Elégie pour la reine de Saba

(extrait)

Te voici sous la lampe, sous ta peau qui se moire
Moi à tes pieds, dans la ferveur de mes genoux, devant ma statue de basalte noir, mais de grès rouge :
Ta peau de bronze bleu de nuit bleue sous la lune, ta peau couleur odeur d’huile de palme
Tes aisselles de broussailles qui fument, où je brûle l’encens de mon amour.

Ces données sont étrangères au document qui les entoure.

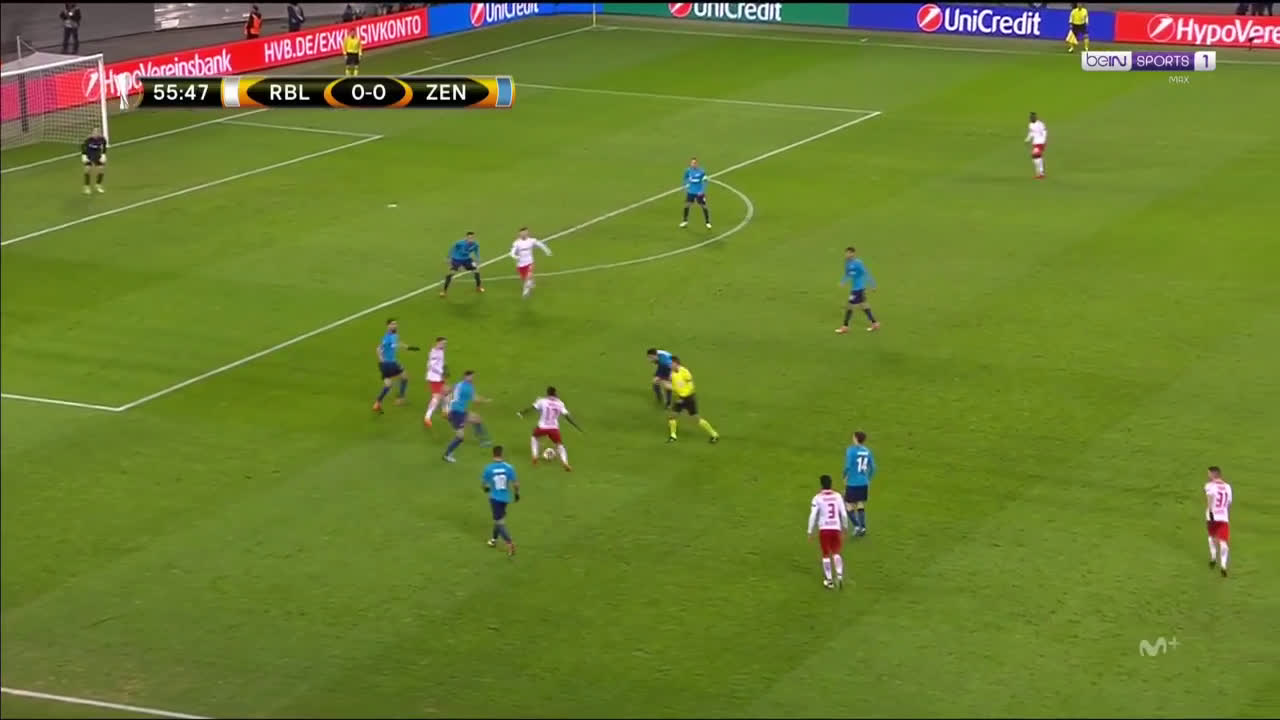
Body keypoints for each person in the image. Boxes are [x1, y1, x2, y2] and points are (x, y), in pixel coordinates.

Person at [518, 386, 582, 471]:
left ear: (547, 393)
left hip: (542, 427)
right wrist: (575, 425)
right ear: (555, 393)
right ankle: (565, 462)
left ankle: (535, 455)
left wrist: (522, 413)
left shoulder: (542, 401)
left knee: (534, 437)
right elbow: (567, 416)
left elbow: (532, 408)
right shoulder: (560, 403)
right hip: (554, 428)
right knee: (560, 445)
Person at [808, 474, 851, 589]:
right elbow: (843, 514)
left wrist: (810, 530)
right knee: (836, 552)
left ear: (821, 485)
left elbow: (813, 515)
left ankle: (829, 580)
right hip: (836, 528)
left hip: (824, 529)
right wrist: (845, 527)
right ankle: (840, 575)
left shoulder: (817, 498)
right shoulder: (837, 496)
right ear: (831, 484)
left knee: (826, 554)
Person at [666, 356, 719, 444]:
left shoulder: (684, 371)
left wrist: (683, 398)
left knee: (696, 419)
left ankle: (714, 434)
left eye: (671, 363)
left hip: (688, 398)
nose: (669, 365)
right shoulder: (672, 373)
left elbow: (691, 386)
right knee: (672, 416)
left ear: (676, 363)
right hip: (679, 398)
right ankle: (673, 436)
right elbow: (675, 386)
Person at [443, 370, 491, 462]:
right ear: (465, 377)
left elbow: (447, 391)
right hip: (457, 413)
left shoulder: (459, 384)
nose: (472, 378)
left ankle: (483, 441)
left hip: (459, 411)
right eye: (470, 377)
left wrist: (446, 398)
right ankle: (447, 455)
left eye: (473, 376)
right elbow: (475, 399)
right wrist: (485, 401)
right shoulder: (468, 387)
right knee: (460, 437)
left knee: (477, 419)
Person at [482, 446, 518, 556]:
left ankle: (510, 543)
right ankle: (493, 540)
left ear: (493, 454)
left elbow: (484, 485)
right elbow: (516, 484)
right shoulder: (509, 467)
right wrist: (516, 494)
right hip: (505, 498)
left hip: (495, 499)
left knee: (499, 522)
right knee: (499, 520)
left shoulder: (489, 468)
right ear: (502, 454)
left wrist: (486, 489)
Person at [836, 246, 878, 334]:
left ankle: (845, 327)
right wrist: (843, 281)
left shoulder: (858, 263)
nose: (846, 255)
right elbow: (848, 274)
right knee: (864, 306)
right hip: (856, 289)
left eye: (848, 253)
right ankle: (875, 323)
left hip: (858, 289)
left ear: (853, 254)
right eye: (846, 253)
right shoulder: (847, 263)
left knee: (849, 307)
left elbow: (866, 273)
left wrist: (873, 285)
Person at [843, 431, 876, 536]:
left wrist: (844, 476)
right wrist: (868, 479)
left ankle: (857, 526)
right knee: (860, 503)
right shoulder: (867, 451)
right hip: (863, 482)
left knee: (848, 505)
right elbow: (873, 468)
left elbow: (848, 466)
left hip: (852, 482)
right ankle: (863, 527)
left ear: (856, 438)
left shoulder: (851, 450)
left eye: (853, 437)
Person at [1204, 466, 1233, 578]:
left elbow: (1210, 499)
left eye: (1209, 473)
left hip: (1212, 516)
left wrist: (1211, 512)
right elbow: (1229, 502)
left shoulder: (1209, 486)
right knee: (1223, 541)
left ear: (1213, 474)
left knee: (1211, 537)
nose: (1208, 475)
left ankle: (1213, 557)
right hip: (1224, 517)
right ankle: (1223, 565)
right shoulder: (1228, 487)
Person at [509, 227, 552, 299]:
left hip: (530, 262)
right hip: (520, 264)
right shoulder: (516, 243)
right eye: (522, 233)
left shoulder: (532, 240)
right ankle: (530, 283)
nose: (524, 234)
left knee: (528, 276)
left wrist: (547, 251)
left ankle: (525, 291)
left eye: (525, 232)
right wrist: (515, 256)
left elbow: (540, 244)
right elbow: (512, 252)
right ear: (519, 234)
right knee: (525, 279)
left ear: (527, 233)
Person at [441, 231, 483, 297]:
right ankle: (444, 291)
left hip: (467, 259)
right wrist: (448, 257)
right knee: (451, 273)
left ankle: (478, 287)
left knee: (476, 270)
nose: (471, 239)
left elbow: (476, 252)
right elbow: (452, 248)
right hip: (457, 259)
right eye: (469, 238)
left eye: (472, 238)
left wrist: (478, 258)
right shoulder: (460, 243)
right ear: (466, 237)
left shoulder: (475, 244)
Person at [423, 336, 448, 427]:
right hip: (434, 377)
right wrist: (441, 372)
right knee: (436, 397)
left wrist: (444, 368)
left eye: (445, 343)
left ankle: (445, 411)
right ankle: (427, 417)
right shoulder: (434, 353)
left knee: (446, 393)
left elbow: (440, 362)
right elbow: (431, 366)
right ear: (437, 343)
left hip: (439, 377)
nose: (444, 345)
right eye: (443, 343)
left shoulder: (441, 350)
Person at [680, 157, 711, 229]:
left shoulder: (701, 172)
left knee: (703, 206)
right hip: (691, 192)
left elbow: (705, 181)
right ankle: (685, 221)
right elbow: (685, 178)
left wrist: (702, 191)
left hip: (699, 192)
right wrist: (684, 185)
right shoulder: (688, 171)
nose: (693, 164)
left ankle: (707, 222)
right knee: (687, 205)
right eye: (692, 163)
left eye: (694, 163)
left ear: (697, 164)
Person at [80, 126, 106, 195]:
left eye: (97, 132)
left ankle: (98, 185)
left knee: (101, 169)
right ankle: (87, 187)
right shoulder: (88, 139)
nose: (96, 133)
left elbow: (104, 146)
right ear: (92, 132)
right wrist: (84, 155)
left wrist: (103, 154)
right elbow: (83, 146)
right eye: (95, 132)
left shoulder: (102, 139)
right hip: (89, 155)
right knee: (87, 170)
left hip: (97, 155)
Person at [1026, 111, 1047, 179]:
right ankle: (1041, 173)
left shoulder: (1040, 124)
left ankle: (1040, 174)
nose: (1031, 118)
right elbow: (1031, 133)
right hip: (1035, 143)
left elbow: (1044, 131)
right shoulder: (1030, 124)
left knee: (1035, 156)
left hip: (1040, 143)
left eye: (1032, 117)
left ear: (1035, 117)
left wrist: (1043, 141)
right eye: (1030, 117)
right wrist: (1027, 139)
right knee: (1037, 158)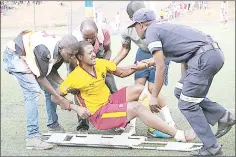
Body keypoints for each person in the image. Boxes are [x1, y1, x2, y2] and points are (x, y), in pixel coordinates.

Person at [128, 8, 235, 156]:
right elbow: (173, 54)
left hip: (203, 58)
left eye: (134, 26)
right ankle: (223, 116)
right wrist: (149, 63)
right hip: (211, 54)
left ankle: (212, 147)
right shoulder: (163, 26)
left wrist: (154, 96)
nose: (135, 30)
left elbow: (161, 67)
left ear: (140, 24)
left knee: (187, 104)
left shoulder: (151, 32)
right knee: (180, 91)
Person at [51, 40, 197, 143]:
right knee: (137, 107)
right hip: (99, 115)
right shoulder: (74, 77)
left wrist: (142, 66)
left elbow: (121, 72)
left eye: (93, 51)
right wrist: (75, 107)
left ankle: (151, 127)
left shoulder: (100, 63)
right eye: (90, 53)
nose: (94, 54)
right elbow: (55, 97)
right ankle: (178, 134)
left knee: (140, 89)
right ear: (80, 57)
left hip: (109, 101)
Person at [2, 30, 80, 150]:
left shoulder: (60, 51)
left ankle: (53, 126)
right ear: (62, 47)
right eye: (70, 54)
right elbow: (42, 77)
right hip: (15, 56)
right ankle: (32, 137)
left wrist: (66, 86)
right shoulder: (44, 50)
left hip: (29, 57)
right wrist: (60, 99)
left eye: (75, 54)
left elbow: (51, 72)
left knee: (54, 89)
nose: (72, 57)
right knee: (32, 92)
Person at [112, 1, 175, 137]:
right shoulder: (128, 30)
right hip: (142, 53)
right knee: (137, 88)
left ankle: (170, 123)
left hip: (159, 53)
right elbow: (124, 49)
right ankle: (131, 127)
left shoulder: (156, 25)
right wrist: (110, 66)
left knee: (153, 89)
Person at [71, 19, 118, 134]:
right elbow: (71, 63)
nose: (89, 40)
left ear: (97, 32)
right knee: (79, 93)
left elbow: (108, 51)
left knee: (113, 90)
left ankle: (116, 121)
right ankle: (83, 125)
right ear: (81, 33)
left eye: (92, 37)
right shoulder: (75, 39)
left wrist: (102, 66)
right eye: (85, 38)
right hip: (81, 66)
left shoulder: (104, 33)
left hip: (100, 60)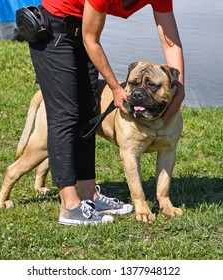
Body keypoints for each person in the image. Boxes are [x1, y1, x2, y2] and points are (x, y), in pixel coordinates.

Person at [29, 0, 185, 226]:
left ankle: (89, 195)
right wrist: (115, 87)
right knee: (66, 115)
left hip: (84, 25)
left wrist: (180, 88)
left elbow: (170, 43)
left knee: (87, 113)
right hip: (55, 27)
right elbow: (91, 40)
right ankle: (70, 206)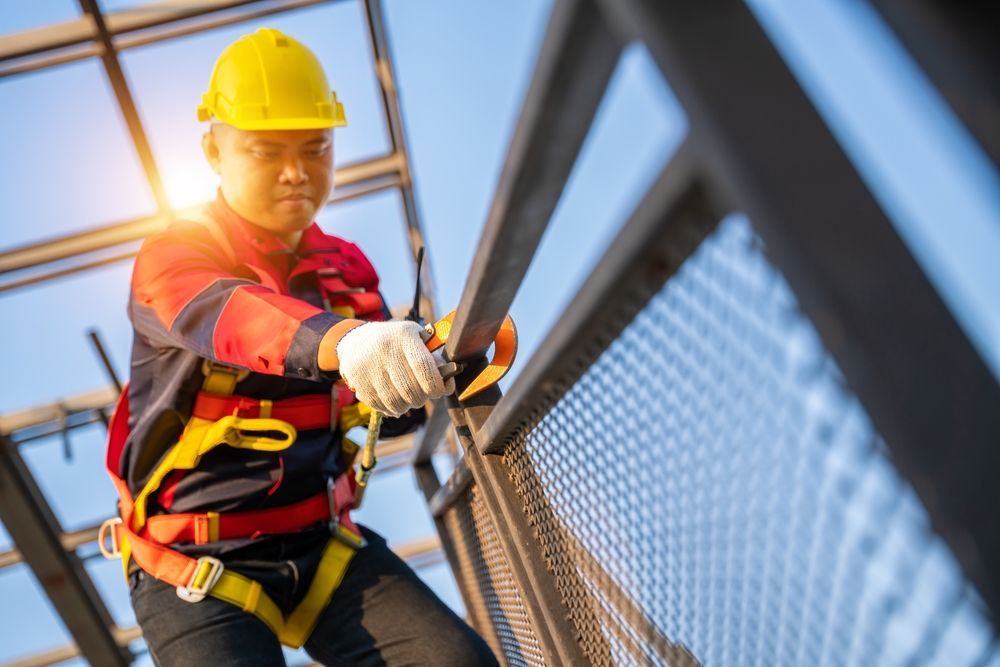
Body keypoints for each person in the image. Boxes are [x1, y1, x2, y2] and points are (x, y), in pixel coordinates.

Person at [105, 27, 498, 666]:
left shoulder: (346, 269)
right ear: (213, 149)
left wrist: (430, 363)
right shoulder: (174, 256)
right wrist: (348, 342)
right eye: (266, 151)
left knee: (455, 662)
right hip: (193, 561)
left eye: (316, 148)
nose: (296, 173)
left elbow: (393, 415)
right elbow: (233, 315)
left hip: (321, 544)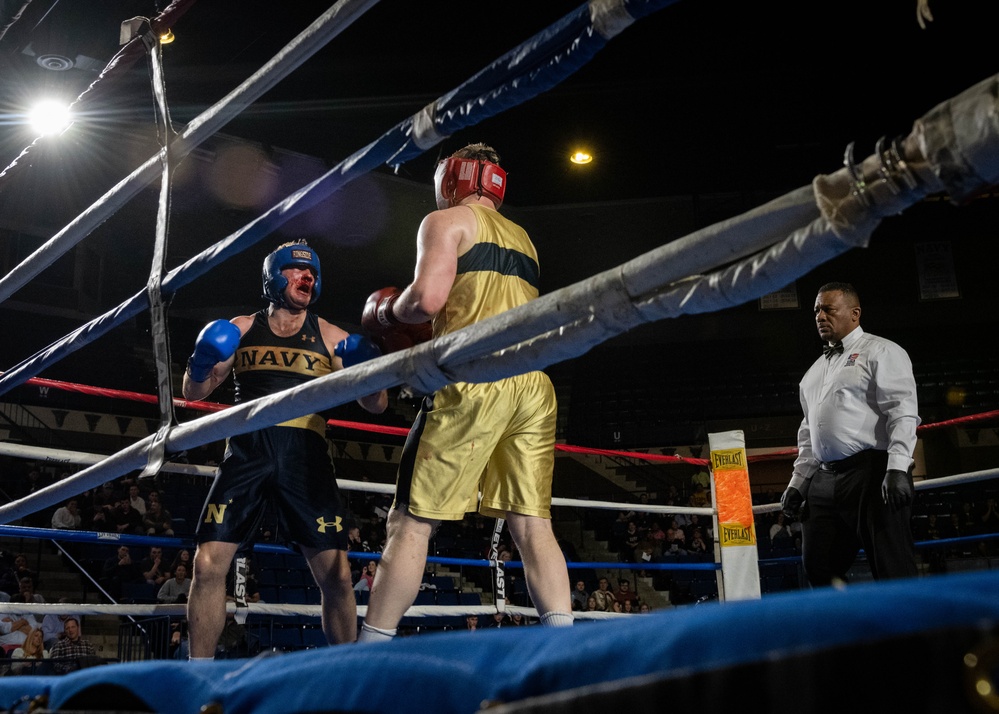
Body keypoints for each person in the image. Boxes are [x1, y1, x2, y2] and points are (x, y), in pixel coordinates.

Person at [357, 143, 572, 643]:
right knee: (533, 525)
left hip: (474, 379)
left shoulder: (446, 221)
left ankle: (366, 654)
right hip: (534, 386)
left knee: (411, 524)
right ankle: (565, 648)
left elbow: (428, 300)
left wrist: (388, 313)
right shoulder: (524, 239)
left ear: (450, 178)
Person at [181, 239, 388, 659]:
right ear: (273, 277)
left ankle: (345, 675)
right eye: (296, 270)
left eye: (312, 271)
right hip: (247, 450)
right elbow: (194, 392)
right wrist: (201, 361)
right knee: (206, 566)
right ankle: (197, 674)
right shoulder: (240, 328)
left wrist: (372, 372)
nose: (307, 276)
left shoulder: (331, 336)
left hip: (305, 455)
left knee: (338, 576)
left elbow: (377, 406)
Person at [780, 282, 919, 587]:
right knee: (817, 566)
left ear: (854, 313)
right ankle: (846, 631)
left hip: (872, 471)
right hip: (825, 479)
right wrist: (798, 483)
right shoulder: (814, 371)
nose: (819, 315)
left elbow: (902, 410)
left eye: (828, 309)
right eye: (816, 309)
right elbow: (808, 432)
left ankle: (913, 633)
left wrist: (897, 466)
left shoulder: (882, 351)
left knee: (892, 565)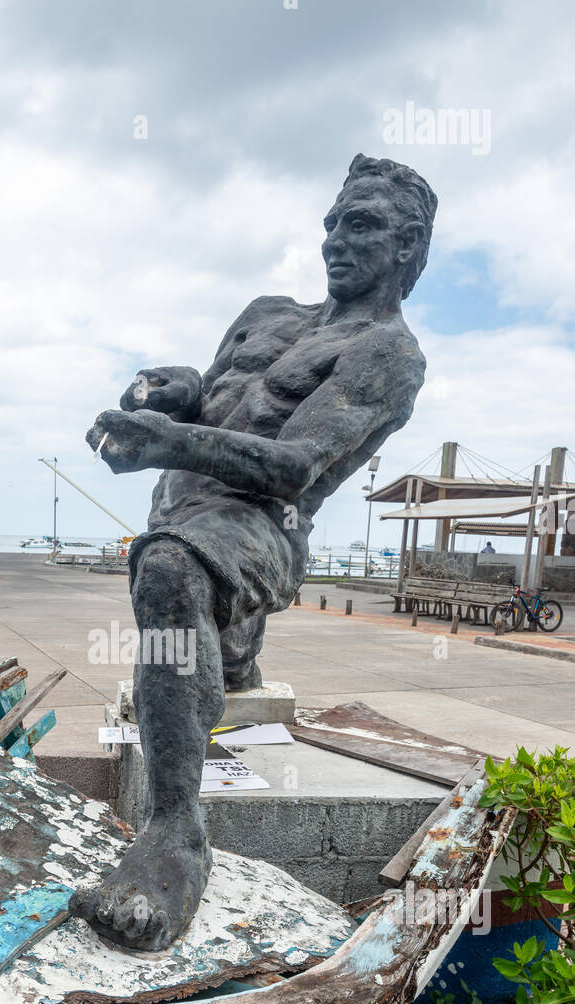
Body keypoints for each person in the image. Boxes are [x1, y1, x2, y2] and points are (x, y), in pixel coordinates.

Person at [71, 154, 437, 951]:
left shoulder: (387, 354)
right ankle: (231, 659)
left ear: (407, 246)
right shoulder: (265, 311)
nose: (336, 240)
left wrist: (169, 436)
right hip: (185, 503)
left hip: (261, 522)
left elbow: (294, 462)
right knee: (182, 591)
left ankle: (175, 833)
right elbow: (212, 398)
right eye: (332, 223)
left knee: (168, 568)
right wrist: (168, 392)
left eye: (362, 225)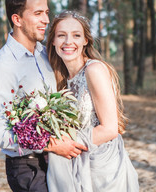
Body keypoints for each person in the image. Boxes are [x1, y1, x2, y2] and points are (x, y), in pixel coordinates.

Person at [0, 0, 87, 192]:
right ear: (17, 20)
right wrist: (51, 144)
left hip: (58, 161)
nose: (46, 20)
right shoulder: (1, 68)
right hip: (28, 167)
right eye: (38, 14)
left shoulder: (45, 54)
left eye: (46, 12)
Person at [46, 10, 139, 191]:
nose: (68, 42)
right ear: (54, 41)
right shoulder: (62, 78)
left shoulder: (94, 70)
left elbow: (110, 129)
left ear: (85, 40)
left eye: (76, 35)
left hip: (103, 170)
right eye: (61, 35)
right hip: (80, 162)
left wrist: (63, 142)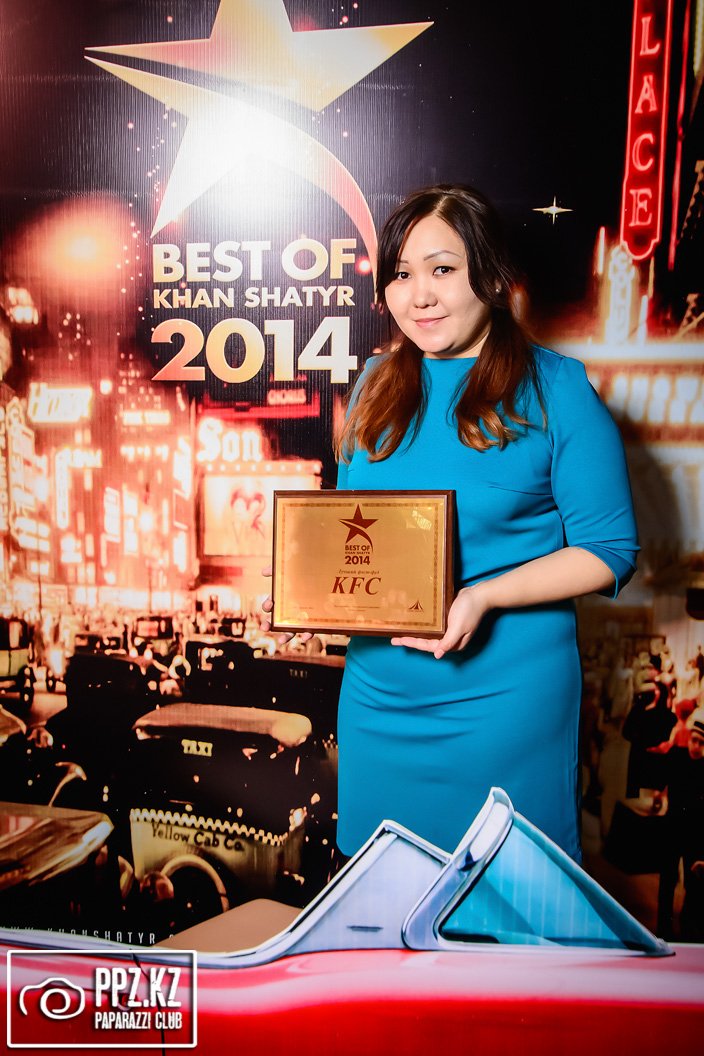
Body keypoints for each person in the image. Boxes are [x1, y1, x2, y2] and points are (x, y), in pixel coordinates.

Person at [265, 183, 638, 862]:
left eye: (442, 269)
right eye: (402, 274)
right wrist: (308, 595)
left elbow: (609, 549)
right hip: (379, 702)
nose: (420, 296)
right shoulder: (375, 382)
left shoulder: (557, 388)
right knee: (382, 893)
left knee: (503, 893)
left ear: (490, 275)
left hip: (505, 706)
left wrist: (483, 596)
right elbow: (356, 530)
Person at [655, 707, 704, 940]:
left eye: (701, 743)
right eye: (694, 741)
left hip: (694, 832)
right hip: (673, 828)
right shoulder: (677, 757)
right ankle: (663, 927)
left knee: (692, 884)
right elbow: (662, 781)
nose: (696, 746)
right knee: (667, 880)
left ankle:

Je me rappelle ton corps de sourire et de soie aux caresses de ta tendresse
Hâ ! aux abîmes de l’extase, ton corps de velours de fourrure, la toison de ton vallon sombre à l’ombre du tertre sacré.
Si elle me sourit, je sens fondre mes neiges au soleil d’avril
M’ouvre son cœur, je tombe droit dedans comme l’aigle sur l’agneau tendre.
Tu es mon bois sacré, mon temple tabernacle, tu es mon pont de lianes mon palmier.
Ta taille entre mes coudes, je contemple j’ai traversé mon pont de courbes harmonieuses
Je monte cueillir les fruits fabuleux de mon jardin, car tu es mon échelle de Jacob.
Quand ta bouche odeur de goyave mûre, tes bras m’emprisonnent contre ton cœur et ton râle rythmé
Lors je crée le poème : le monde nouveau dans la joie pascale.
Oui ! elle m’a baisé du baiser de sa bouche
La noire et belle, parmi les filles de Jérusalem.